Records excerpted from a collection
-=-=-

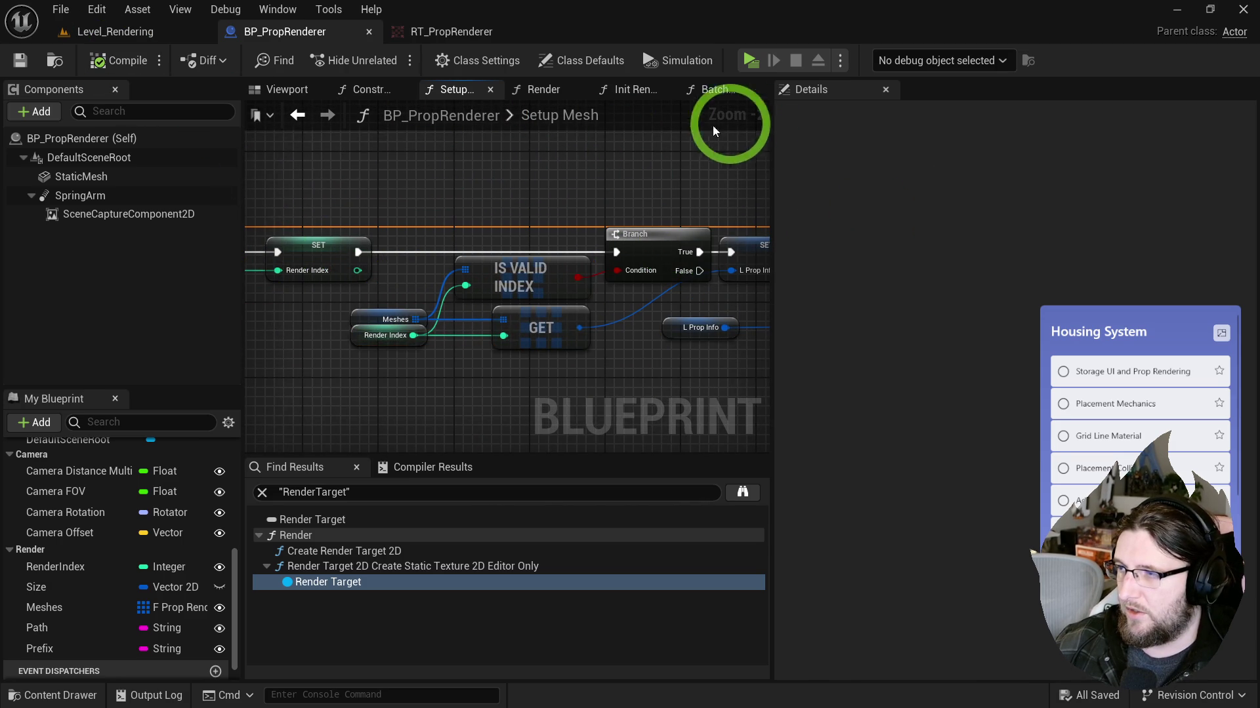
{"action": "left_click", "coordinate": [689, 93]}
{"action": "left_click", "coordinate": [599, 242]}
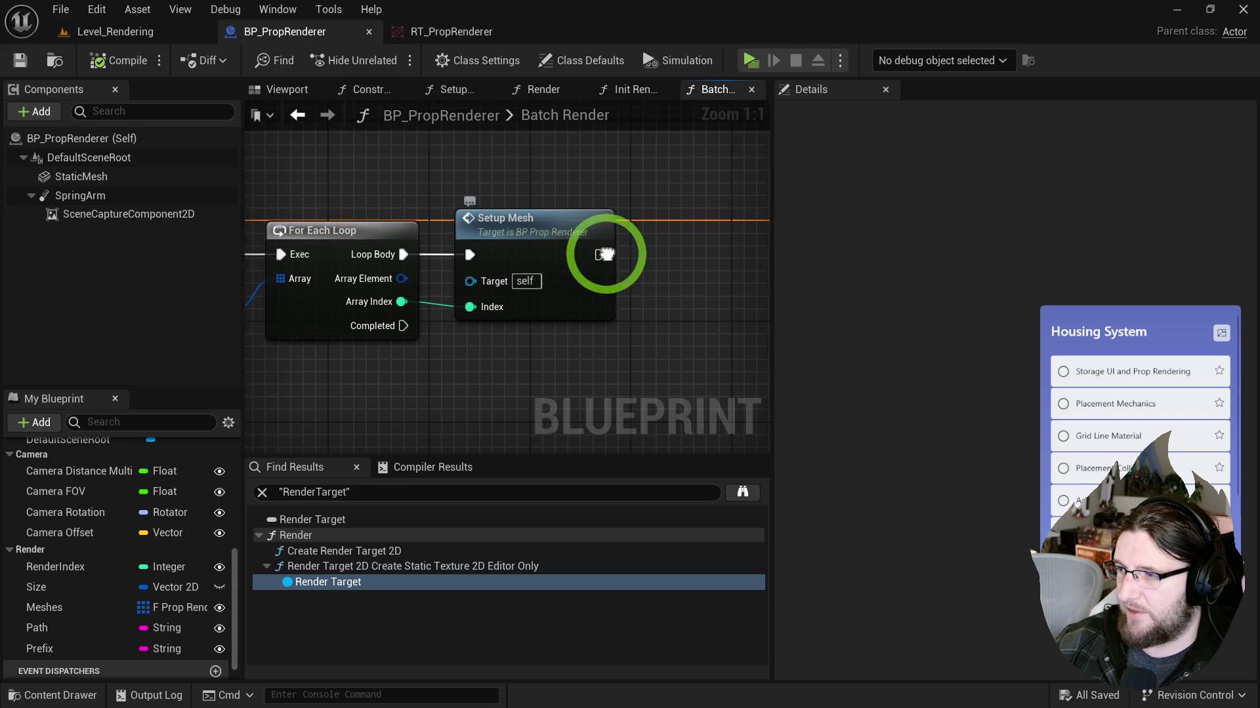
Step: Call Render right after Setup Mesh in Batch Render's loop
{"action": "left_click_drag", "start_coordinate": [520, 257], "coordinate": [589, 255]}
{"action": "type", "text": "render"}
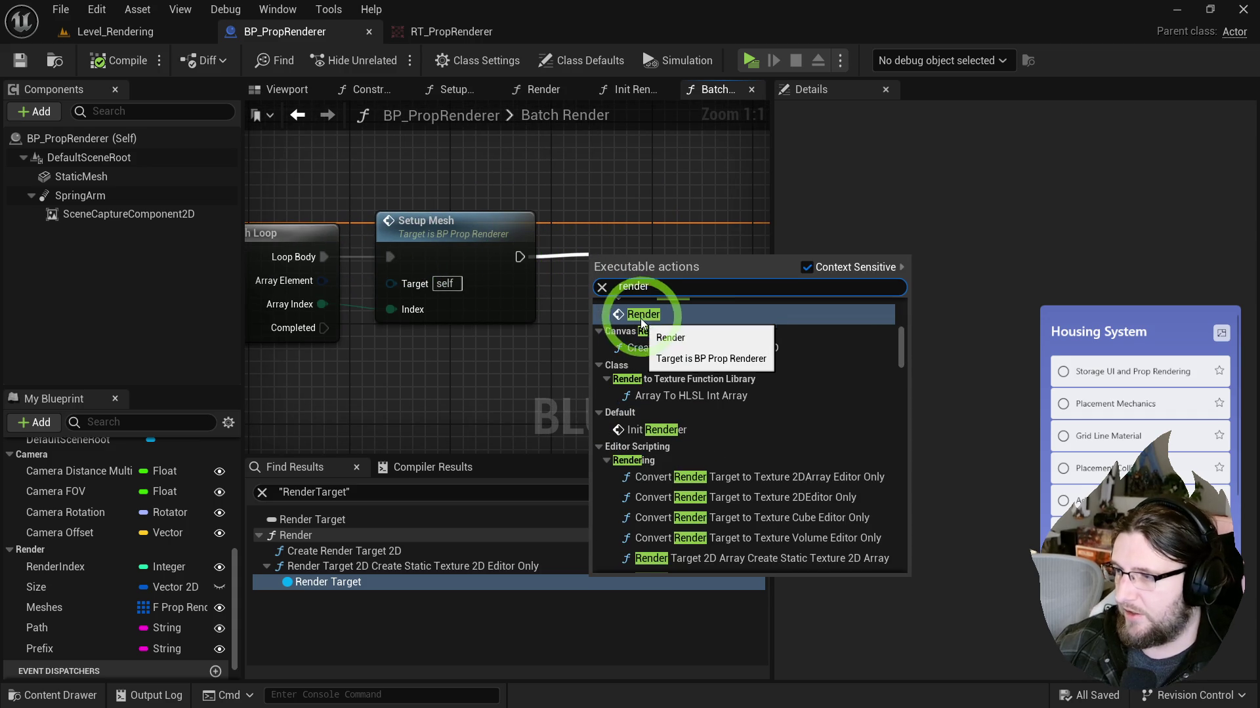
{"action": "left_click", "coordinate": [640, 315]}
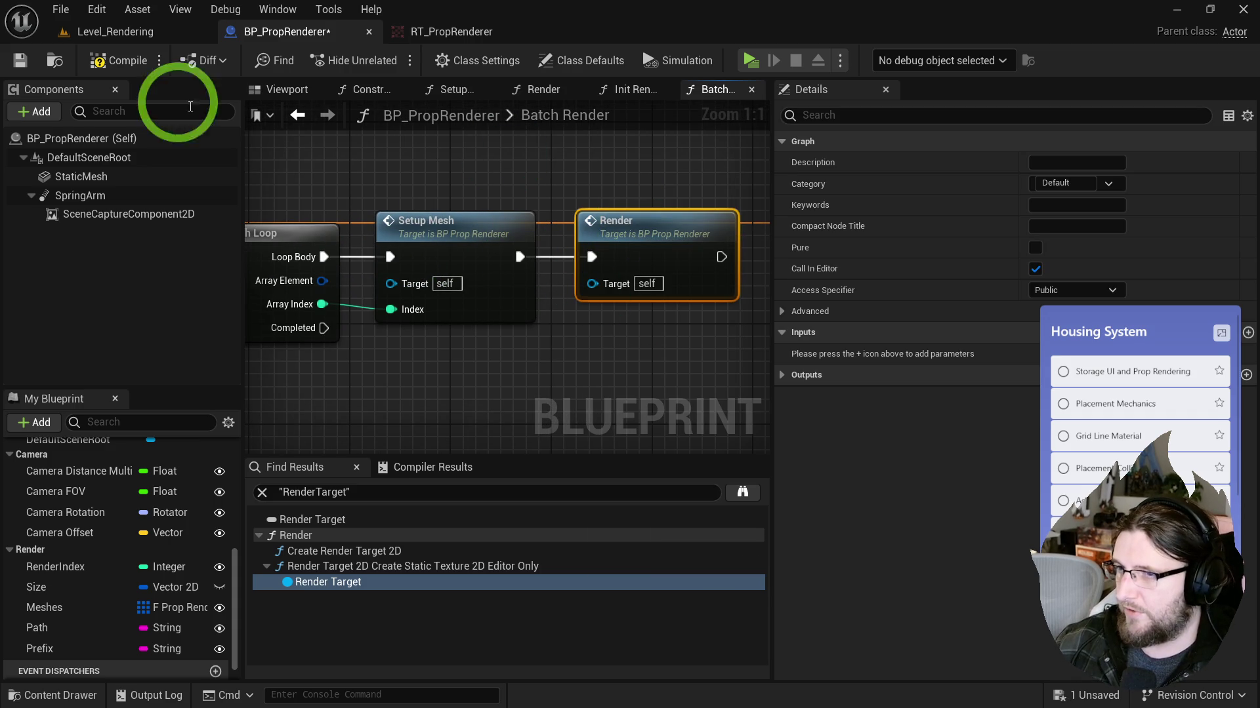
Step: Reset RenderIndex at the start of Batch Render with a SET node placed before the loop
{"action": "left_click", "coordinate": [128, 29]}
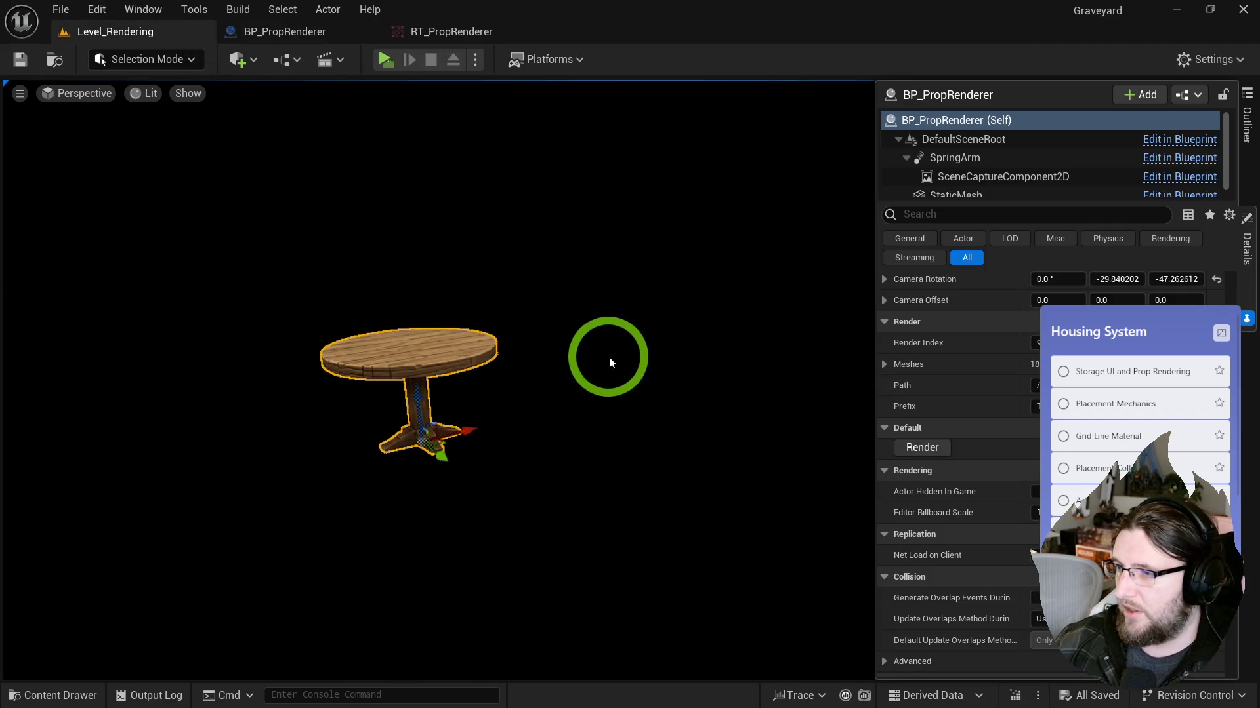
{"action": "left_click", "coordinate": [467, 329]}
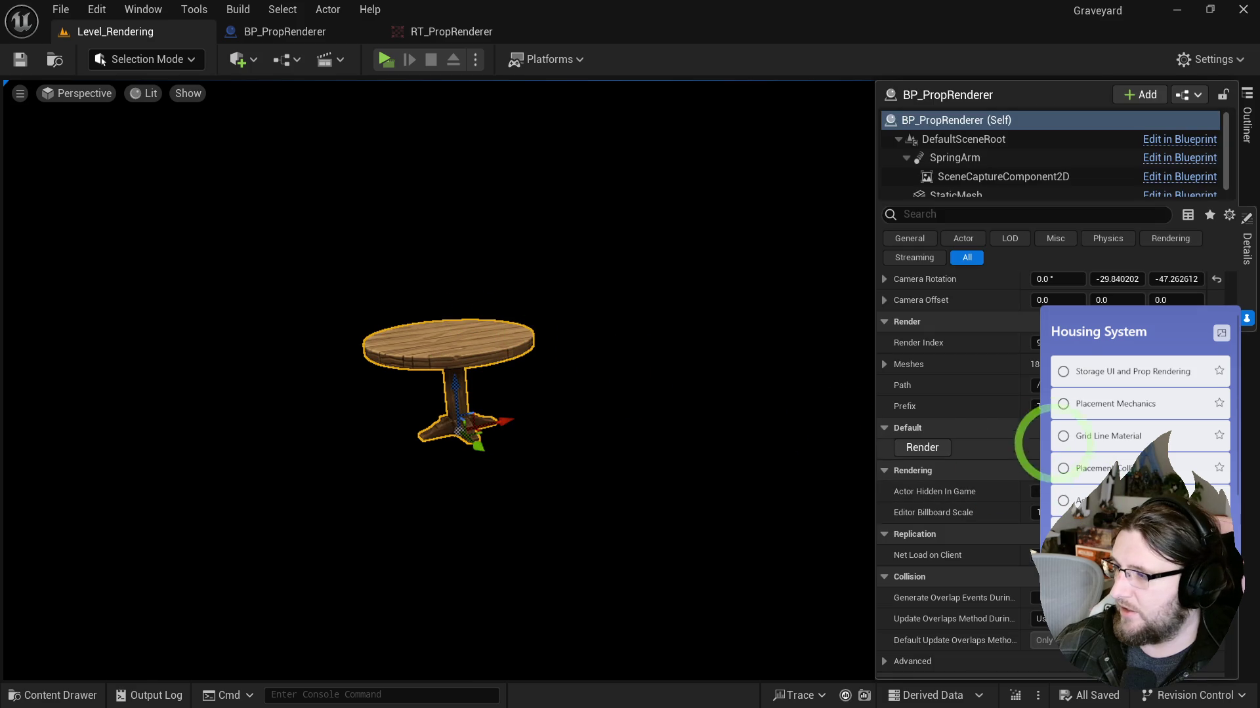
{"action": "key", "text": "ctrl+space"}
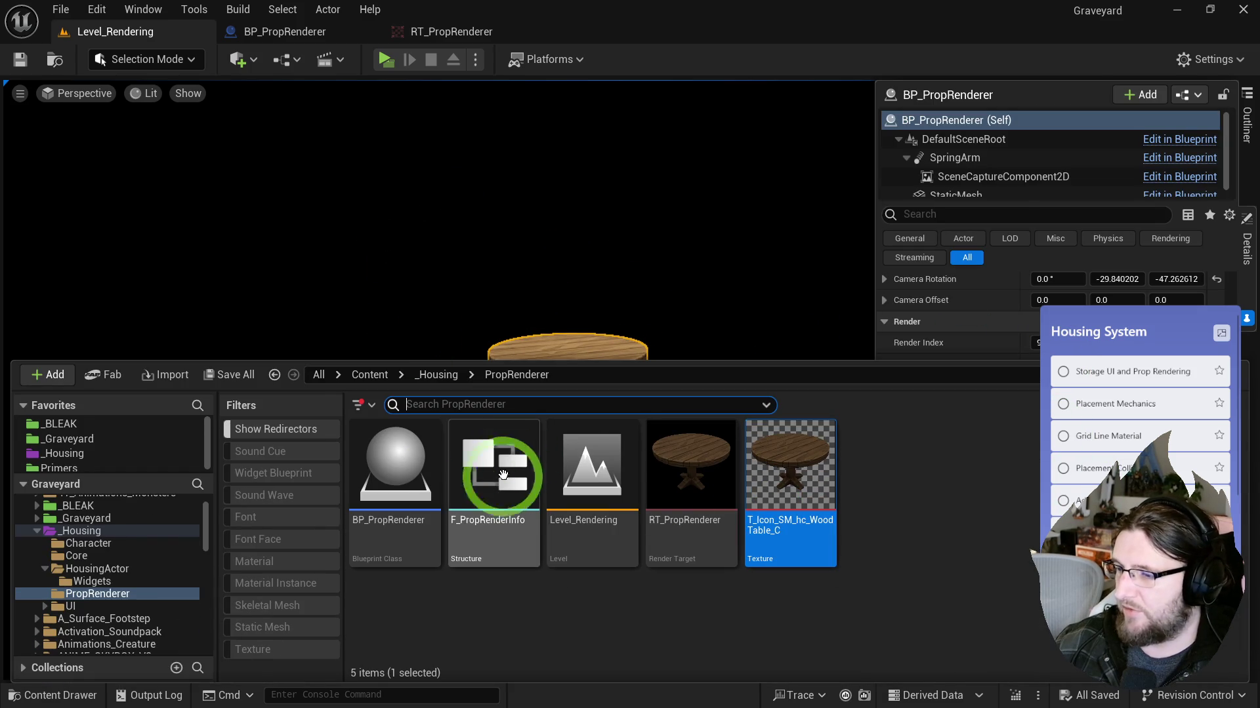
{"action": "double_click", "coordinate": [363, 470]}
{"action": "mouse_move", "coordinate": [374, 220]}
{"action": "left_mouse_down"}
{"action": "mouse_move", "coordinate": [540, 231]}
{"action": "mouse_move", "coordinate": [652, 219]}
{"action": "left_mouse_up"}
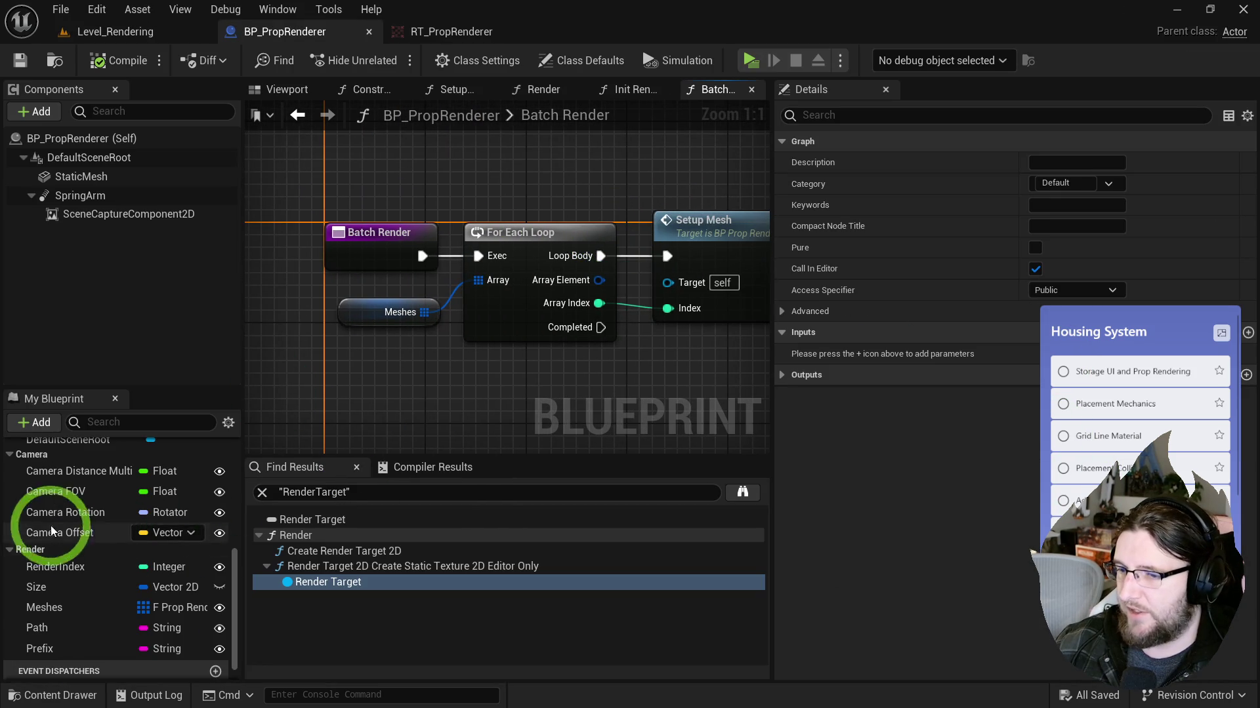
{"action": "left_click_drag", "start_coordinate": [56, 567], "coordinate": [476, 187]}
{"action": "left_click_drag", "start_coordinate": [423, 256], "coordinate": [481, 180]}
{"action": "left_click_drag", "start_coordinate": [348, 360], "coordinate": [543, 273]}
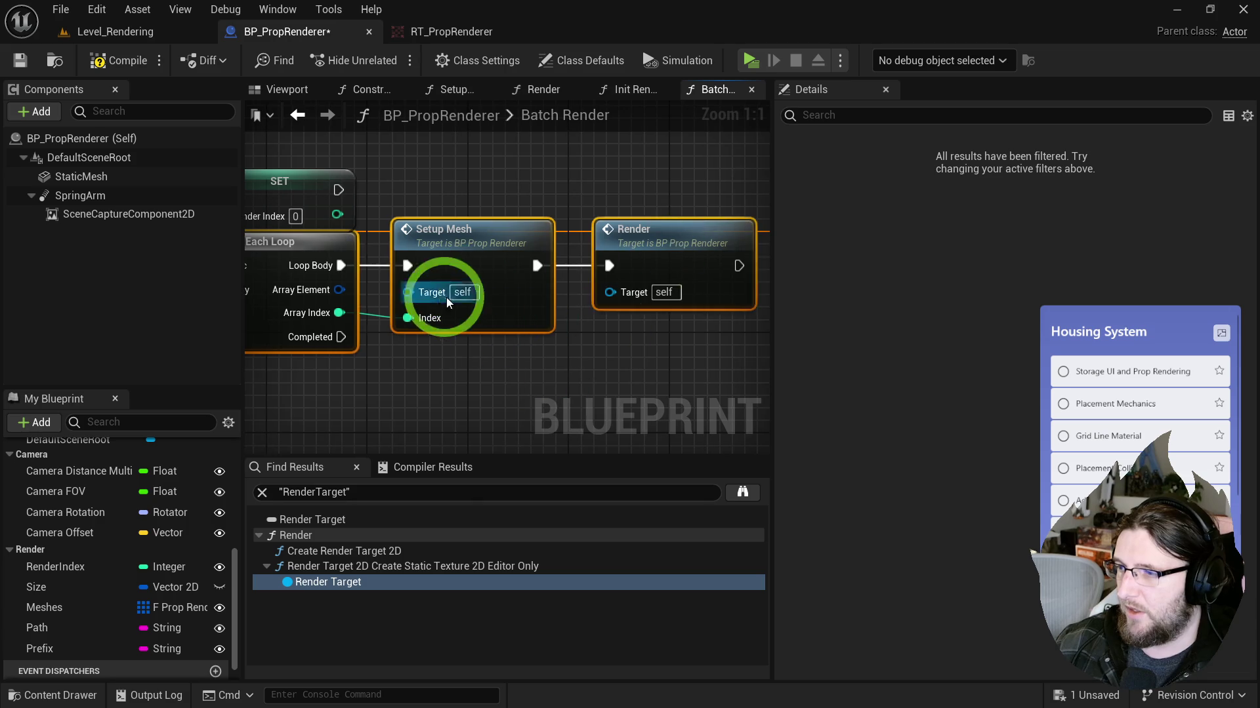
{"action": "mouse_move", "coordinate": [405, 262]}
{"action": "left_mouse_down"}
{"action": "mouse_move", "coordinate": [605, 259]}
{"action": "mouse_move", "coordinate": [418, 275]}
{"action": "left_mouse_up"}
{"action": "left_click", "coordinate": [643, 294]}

-=-=-

YOUR GOAL
Drop the images; return the entries above exactly as they appear.

TASK RESPONSE
{"action": "left_click", "coordinate": [689, 93]}
{"action": "left_click", "coordinate": [599, 242]}
Step: Call Render right after Setup Mesh in Batch Render's loop
{"action": "left_click_drag", "start_coordinate": [520, 257], "coordinate": [589, 255]}
{"action": "type", "text": "render"}
{"action": "left_click", "coordinate": [640, 315]}
Step: Reset RenderIndex at the start of Batch Render with a SET node placed before the loop
{"action": "left_click", "coordinate": [128, 29]}
{"action": "left_click", "coordinate": [467, 329]}
{"action": "key", "text": "ctrl+space"}
{"action": "double_click", "coordinate": [363, 470]}
{"action": "mouse_move", "coordinate": [374, 220]}
{"action": "left_mouse_down"}
{"action": "mouse_move", "coordinate": [540, 231]}
{"action": "mouse_move", "coordinate": [652, 219]}
{"action": "left_mouse_up"}
{"action": "left_click_drag", "start_coordinate": [56, 567], "coordinate": [476, 187]}
{"action": "left_click_drag", "start_coordinate": [423, 256], "coordinate": [481, 180]}
{"action": "left_click_drag", "start_coordinate": [348, 360], "coordinate": [543, 273]}
{"action": "mouse_move", "coordinate": [405, 262]}
{"action": "left_mouse_down"}
{"action": "mouse_move", "coordinate": [605, 259]}
{"action": "mouse_move", "coordinate": [418, 275]}
{"action": "left_mouse_up"}
{"action": "left_click", "coordinate": [643, 294]}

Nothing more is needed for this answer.